## Job
Exactly the lines from the opening of the records through the line containing "Modalità di Pagamento" should be copied, with both included.

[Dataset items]
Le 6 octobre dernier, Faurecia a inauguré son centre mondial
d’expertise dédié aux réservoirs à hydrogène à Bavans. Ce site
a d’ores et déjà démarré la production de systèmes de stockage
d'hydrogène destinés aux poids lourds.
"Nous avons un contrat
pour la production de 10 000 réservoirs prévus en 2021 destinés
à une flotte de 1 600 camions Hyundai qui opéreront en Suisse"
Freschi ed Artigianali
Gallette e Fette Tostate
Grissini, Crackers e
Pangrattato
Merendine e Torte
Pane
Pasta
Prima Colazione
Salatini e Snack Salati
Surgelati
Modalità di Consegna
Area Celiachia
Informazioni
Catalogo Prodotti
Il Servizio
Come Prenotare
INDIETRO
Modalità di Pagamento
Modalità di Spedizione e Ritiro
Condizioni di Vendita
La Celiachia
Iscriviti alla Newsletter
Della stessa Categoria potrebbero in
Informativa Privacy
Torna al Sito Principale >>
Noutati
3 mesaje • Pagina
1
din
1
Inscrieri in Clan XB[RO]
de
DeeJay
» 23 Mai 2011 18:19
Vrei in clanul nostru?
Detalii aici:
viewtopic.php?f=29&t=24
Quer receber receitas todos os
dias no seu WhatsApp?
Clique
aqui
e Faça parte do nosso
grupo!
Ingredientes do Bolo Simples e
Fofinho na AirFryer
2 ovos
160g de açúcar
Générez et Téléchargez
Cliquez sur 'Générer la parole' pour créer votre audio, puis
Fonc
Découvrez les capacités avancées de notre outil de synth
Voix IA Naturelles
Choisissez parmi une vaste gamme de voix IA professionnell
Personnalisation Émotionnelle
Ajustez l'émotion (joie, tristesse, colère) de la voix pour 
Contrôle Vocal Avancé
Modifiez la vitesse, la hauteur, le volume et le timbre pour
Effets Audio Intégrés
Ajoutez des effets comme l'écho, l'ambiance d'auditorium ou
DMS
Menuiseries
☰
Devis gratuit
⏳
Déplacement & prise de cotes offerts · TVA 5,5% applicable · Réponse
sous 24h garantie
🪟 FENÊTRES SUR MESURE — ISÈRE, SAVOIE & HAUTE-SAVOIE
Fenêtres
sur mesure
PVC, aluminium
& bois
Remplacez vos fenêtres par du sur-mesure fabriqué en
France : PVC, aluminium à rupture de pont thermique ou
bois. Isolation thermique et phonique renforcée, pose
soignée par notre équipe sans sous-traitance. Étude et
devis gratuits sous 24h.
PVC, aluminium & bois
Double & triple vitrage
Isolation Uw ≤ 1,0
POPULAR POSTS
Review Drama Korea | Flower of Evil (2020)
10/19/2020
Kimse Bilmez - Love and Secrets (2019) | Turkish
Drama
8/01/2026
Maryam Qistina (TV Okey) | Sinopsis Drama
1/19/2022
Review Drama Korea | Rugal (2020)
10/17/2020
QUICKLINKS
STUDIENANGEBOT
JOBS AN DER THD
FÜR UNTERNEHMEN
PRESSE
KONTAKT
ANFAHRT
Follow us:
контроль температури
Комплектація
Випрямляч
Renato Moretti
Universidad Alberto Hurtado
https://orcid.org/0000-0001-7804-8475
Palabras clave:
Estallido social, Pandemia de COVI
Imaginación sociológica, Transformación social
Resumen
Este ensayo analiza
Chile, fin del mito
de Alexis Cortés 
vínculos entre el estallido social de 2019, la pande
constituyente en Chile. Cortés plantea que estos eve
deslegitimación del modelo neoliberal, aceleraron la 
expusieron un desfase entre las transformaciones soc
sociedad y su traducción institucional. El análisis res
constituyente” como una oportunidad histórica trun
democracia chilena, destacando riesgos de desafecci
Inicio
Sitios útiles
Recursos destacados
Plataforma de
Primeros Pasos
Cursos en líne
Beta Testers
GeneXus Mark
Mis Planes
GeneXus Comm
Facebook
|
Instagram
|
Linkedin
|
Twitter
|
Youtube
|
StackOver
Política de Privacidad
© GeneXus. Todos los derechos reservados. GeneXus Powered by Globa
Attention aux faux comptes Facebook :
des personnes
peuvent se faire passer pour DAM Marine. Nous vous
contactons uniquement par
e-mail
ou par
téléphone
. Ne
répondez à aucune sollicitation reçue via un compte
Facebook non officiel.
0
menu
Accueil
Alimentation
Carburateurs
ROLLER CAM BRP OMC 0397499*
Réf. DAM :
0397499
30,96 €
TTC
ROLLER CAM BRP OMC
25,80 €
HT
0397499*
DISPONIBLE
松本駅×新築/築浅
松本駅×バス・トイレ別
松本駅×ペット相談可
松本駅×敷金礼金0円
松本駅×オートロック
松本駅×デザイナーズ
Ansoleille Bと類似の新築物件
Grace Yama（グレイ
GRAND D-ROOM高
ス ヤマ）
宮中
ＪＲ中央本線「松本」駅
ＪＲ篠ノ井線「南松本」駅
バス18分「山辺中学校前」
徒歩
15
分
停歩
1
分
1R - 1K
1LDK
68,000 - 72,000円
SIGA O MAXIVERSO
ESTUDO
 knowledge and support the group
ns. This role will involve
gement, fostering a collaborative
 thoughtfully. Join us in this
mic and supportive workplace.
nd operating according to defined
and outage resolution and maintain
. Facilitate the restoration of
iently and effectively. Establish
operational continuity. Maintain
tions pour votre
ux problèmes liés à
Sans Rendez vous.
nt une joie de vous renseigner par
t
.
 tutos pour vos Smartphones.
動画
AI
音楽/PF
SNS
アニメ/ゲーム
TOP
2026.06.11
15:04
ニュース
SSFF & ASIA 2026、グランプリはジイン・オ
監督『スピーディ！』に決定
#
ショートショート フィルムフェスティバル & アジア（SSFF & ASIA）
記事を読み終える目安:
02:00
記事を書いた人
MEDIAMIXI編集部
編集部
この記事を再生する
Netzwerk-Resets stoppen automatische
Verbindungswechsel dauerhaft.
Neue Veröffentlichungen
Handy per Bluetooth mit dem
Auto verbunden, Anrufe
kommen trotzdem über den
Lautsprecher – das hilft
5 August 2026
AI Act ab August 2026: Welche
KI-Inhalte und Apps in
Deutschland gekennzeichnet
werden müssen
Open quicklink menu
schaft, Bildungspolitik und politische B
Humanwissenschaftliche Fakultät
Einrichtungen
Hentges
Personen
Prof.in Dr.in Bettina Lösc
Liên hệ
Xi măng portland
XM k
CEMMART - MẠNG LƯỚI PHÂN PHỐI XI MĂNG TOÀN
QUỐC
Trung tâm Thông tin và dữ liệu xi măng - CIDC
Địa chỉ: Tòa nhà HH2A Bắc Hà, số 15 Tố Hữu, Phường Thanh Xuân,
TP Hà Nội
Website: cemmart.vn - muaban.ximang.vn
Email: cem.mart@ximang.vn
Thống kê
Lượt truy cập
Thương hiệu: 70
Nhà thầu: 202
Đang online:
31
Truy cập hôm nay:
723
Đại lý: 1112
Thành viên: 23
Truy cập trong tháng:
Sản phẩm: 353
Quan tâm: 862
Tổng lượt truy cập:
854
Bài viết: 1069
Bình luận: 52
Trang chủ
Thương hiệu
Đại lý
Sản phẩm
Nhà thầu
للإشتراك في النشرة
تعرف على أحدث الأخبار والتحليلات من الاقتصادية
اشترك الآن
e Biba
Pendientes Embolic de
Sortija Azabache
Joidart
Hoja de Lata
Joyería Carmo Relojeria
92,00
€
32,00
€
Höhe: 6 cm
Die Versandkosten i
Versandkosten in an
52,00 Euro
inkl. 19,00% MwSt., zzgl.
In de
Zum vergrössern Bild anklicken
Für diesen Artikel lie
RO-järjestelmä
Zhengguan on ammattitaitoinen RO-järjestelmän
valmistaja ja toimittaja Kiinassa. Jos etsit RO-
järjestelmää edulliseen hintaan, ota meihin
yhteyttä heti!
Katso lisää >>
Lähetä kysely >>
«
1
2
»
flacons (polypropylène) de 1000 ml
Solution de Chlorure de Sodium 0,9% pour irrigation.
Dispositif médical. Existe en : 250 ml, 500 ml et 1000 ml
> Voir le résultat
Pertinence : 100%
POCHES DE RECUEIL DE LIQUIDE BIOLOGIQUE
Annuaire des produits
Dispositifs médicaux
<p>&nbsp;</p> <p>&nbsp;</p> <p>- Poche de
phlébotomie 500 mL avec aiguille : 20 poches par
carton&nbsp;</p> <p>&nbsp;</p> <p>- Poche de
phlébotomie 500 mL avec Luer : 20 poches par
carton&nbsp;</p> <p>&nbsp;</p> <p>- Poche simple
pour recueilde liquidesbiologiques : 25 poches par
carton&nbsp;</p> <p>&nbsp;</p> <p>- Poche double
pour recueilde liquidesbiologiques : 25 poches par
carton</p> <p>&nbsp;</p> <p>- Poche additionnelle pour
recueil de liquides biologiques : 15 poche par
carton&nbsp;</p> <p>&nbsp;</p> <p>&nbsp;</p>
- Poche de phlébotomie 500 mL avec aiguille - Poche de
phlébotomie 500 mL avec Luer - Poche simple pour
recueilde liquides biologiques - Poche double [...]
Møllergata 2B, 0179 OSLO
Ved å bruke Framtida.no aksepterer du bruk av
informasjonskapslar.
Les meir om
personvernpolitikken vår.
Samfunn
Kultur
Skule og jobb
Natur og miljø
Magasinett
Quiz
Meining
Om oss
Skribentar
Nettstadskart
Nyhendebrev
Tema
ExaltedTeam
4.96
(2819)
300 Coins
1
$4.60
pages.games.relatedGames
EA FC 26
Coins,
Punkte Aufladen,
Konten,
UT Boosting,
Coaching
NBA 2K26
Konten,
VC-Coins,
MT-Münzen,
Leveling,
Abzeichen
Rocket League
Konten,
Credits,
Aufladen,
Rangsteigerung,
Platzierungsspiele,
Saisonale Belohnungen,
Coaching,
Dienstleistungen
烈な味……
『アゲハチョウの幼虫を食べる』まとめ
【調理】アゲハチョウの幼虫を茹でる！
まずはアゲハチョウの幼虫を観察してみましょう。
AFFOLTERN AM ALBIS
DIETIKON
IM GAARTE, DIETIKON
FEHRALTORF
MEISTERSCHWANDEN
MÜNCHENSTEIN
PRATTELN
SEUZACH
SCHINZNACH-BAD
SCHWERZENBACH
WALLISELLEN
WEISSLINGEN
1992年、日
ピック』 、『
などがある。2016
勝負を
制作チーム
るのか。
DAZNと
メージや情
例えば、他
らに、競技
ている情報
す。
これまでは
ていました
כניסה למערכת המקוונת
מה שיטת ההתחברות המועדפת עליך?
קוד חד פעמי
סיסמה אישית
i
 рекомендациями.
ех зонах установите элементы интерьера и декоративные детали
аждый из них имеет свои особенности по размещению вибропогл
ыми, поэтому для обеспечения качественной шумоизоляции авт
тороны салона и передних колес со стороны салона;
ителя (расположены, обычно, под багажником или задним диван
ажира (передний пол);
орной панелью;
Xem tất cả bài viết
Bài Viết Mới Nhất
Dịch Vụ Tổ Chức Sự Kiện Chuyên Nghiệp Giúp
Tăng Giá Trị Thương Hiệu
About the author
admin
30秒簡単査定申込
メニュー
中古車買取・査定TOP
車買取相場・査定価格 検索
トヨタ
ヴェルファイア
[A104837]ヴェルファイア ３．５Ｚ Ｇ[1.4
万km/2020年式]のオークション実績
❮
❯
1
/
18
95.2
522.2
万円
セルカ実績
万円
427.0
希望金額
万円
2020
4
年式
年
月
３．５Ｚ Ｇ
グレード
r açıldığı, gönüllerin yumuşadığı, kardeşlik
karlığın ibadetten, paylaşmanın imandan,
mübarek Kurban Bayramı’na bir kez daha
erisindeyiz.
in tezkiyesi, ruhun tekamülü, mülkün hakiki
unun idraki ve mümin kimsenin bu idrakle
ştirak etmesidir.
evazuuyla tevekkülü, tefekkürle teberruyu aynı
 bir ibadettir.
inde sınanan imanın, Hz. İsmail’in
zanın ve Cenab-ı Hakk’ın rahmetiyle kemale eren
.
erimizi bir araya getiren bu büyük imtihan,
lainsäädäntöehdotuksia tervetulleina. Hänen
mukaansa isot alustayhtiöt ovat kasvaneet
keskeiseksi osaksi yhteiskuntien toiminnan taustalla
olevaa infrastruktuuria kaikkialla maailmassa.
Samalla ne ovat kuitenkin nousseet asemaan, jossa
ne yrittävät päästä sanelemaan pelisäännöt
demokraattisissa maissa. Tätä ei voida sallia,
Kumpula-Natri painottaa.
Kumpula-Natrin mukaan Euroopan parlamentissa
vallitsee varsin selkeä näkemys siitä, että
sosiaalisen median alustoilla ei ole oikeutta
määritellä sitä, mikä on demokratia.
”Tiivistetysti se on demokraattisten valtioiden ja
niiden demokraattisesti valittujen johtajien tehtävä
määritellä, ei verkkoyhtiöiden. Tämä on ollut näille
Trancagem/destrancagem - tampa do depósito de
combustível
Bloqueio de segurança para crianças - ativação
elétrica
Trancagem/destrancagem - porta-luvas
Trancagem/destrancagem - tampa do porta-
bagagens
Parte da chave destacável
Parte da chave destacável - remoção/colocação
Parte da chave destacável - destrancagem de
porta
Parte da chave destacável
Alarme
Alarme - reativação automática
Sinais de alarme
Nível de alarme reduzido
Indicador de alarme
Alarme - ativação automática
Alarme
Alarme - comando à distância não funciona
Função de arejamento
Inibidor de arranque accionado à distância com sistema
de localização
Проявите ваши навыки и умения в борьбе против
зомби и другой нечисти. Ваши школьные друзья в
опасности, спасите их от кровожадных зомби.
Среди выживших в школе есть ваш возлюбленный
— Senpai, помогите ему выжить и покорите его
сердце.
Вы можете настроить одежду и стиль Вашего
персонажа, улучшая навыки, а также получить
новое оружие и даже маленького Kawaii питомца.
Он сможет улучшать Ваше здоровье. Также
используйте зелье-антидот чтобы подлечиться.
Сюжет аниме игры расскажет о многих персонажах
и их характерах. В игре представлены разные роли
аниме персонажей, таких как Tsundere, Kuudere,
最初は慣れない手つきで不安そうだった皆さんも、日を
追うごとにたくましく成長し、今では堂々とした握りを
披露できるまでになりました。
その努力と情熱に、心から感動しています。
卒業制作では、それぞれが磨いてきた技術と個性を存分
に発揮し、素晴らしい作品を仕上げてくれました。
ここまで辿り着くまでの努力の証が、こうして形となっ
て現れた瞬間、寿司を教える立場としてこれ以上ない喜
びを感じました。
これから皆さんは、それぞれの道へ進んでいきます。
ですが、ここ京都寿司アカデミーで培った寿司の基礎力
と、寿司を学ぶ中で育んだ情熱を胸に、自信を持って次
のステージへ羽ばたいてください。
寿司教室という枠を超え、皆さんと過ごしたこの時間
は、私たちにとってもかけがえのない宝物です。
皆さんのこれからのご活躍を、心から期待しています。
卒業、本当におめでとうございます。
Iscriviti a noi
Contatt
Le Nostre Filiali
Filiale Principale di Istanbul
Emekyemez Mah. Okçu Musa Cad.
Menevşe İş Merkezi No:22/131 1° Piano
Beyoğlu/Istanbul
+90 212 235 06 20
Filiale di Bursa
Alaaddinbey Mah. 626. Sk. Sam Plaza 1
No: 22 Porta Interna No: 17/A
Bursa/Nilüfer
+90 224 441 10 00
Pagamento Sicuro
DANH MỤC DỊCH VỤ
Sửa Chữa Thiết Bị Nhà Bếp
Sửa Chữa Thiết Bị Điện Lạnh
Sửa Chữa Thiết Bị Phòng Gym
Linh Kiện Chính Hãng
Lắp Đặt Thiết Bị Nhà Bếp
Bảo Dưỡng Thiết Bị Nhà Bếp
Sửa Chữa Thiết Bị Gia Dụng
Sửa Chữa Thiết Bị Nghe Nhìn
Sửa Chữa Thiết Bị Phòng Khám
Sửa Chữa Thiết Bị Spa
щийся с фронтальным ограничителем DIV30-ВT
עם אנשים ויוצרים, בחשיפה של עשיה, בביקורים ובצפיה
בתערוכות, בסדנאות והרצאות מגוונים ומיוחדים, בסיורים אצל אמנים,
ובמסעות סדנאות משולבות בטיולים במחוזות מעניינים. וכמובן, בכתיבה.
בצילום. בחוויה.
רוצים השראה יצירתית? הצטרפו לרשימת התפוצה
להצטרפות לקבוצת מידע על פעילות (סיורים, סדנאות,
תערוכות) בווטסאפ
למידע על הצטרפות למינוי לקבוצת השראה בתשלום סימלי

## Written response
Le 6 octobre dernier, Faurecia a inauguré son centre mondial
d’expertise dédié aux réservoirs à hydrogène à Bavans. Ce site
a d’ores et déjà démarré la production de systèmes de stockage
d'hydrogène destinés aux poids lourds.
"Nous avons un contrat
pour la production de 10 000 réservoirs prévus en 2021 destinés
à une flotte de 1 600 camions Hyundai qui opéreront en Suisse"
Freschi ed Artigianali
Gallette e Fette Tostate
Grissini, Crackers e
Pangrattato
Merendine e Torte
Pane
Pasta
Prima Colazione
Salatini e Snack Salati
Surgelati
Modalità di Consegna
Area Celiachia
Informazioni
Catalogo Prodotti
Il Servizio
Come Prenotare
INDIETRO
Modalità di Pagamento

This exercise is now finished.